Вахтангов, без сомнения, красочная, в высшей степени любопытная фигура. В нем сказалась с особенною яркостью московская режиссерская школа, ведущая свое происхождение от Станиславского, со всеми ее положительными и отрицательными сторонами. Превращение пьес в «предлог» для постановки, и на этой почве буйная фантазия, расцветающая нередко райским садом, и в то же время отсутствие поэтического стиля и порою недостаток тонкого и благородного вкуса. Фантазия внешних форм совершенно закрывает логическую сторону. Теза, идея пьесы крайне редко стоит в уровень с авторским замыслом. Я бы сказал, что, вообще, пьеса и постановка — явления разных плоскостей, причем мое эстетическое чувство питалось этими постановками гораздо больше, чем мой ум. Пожалуй, против этого ничего нельзя было бы возразить, потому что умственное наслаждение не есть, строго говоря, задача искусства. «Музыка — прежде всего!» — как восклицал некогда Верлен[ccclxvi]. Но берутся-то пьесы все больше «умственные» или такие, в которых наша мысль привыкла видеть именно такое, а не иное содержание. Ну вот, например, постановка Вахтангова «Чудо св. Антония» Метерлинка. Дело не в том, что пьеса поставлена, вообще, бледно и незанимательно, — не всякое лыко в строку, — а в том, что незаметно никакого приближения Вахтангова к ядовитой мысли Метерлинка.

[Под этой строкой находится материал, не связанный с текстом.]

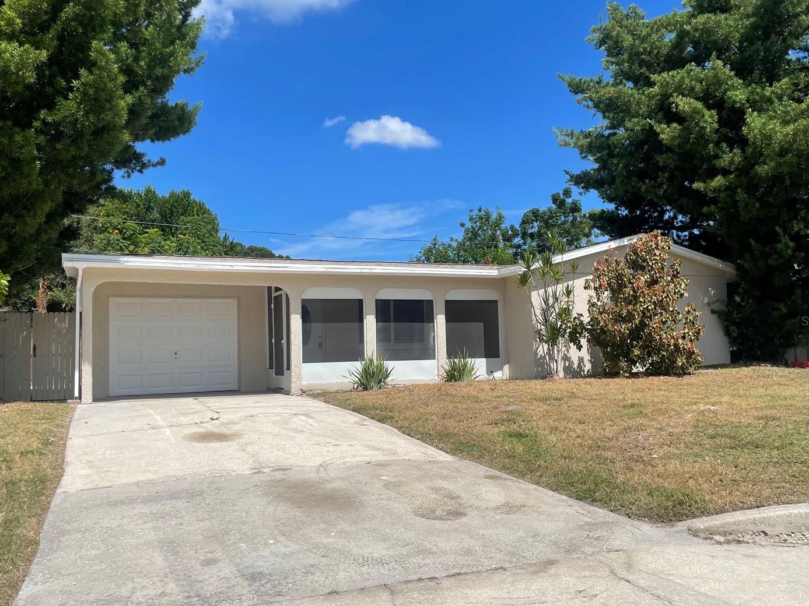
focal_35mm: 30
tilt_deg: +3.4
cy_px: 320
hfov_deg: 60.0
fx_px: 701
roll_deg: +1.3
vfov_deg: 46.8
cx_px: 390
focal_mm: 4.2
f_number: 1.6
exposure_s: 1/6897
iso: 32
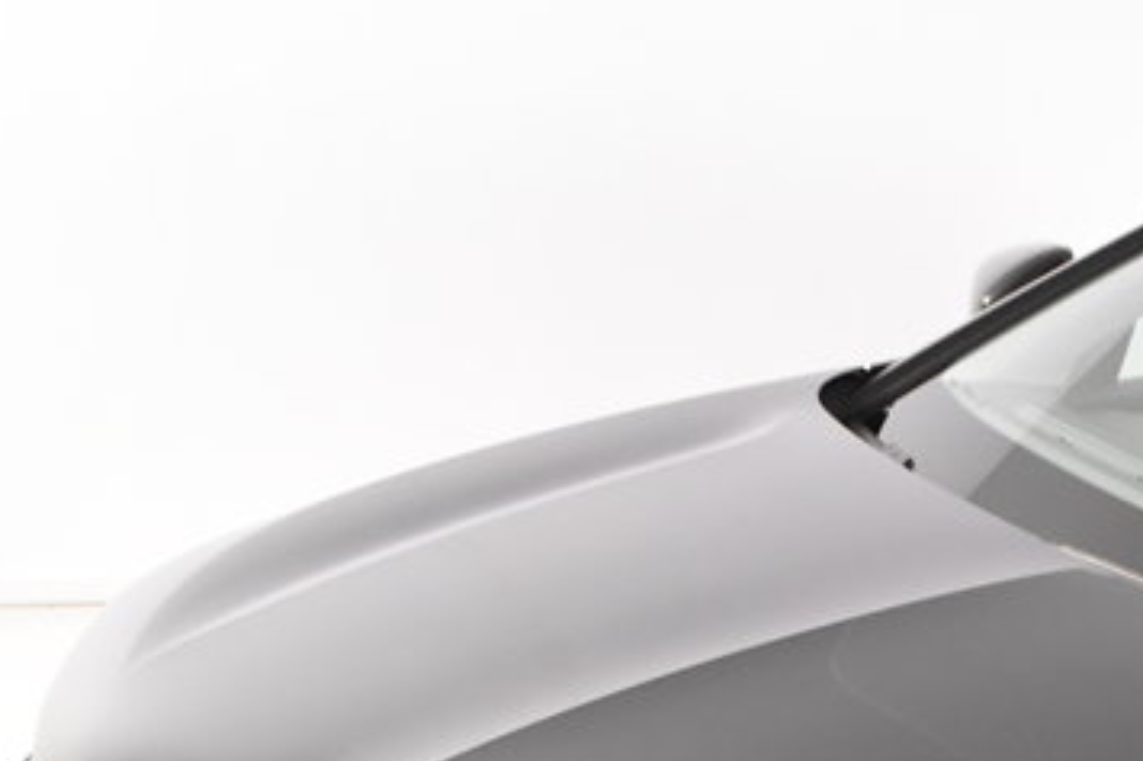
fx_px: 3015
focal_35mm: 95
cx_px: 1416
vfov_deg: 13.7
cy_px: 1084
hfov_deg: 20.0
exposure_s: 1/50
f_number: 3.5
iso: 1600
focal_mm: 22
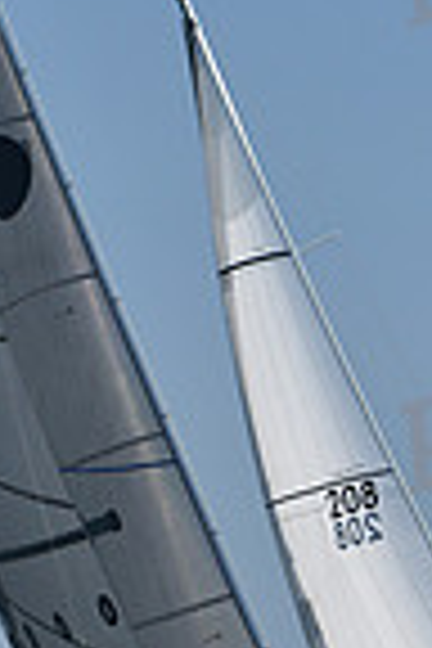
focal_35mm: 362
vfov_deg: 5.7
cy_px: 207
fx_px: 6515
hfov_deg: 3.8
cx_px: 169
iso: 250
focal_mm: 90
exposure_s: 1/1000
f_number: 5.6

Или в очаровательной по форме «Принцессе Турандот». Ведь Гоцци написал сказку с поэтическим смыслом, — я бы сказал, с поэтическим заданием: любовь Калафа к Турандот и ревность соперницы — это трогательный поэтический урок на тему о всепоглощающей, всепобеждающей силе любви. Это — апофеоз любви. А, конечно, можно просто сделать из «Принцессы Турандот» крюшон с ананасом. Или «Потоп», — тоже прекрасная постановка. Но в лучах яркого южноамериканского солнца, которым Вахтангов {299} залил пьесу, как-то побледнела трагикомедия мучительно-беспокойной мысли, выраженной у автора: какое жалкое, трусливое и лишенное достоинства существо человек, и как это ясно обнаруживается пред лицом его последнего часа!

В «Гадибуке» Вахтангов обнаружил больше, чем где бы ни было, самые сильные и самые слабые свои стороны.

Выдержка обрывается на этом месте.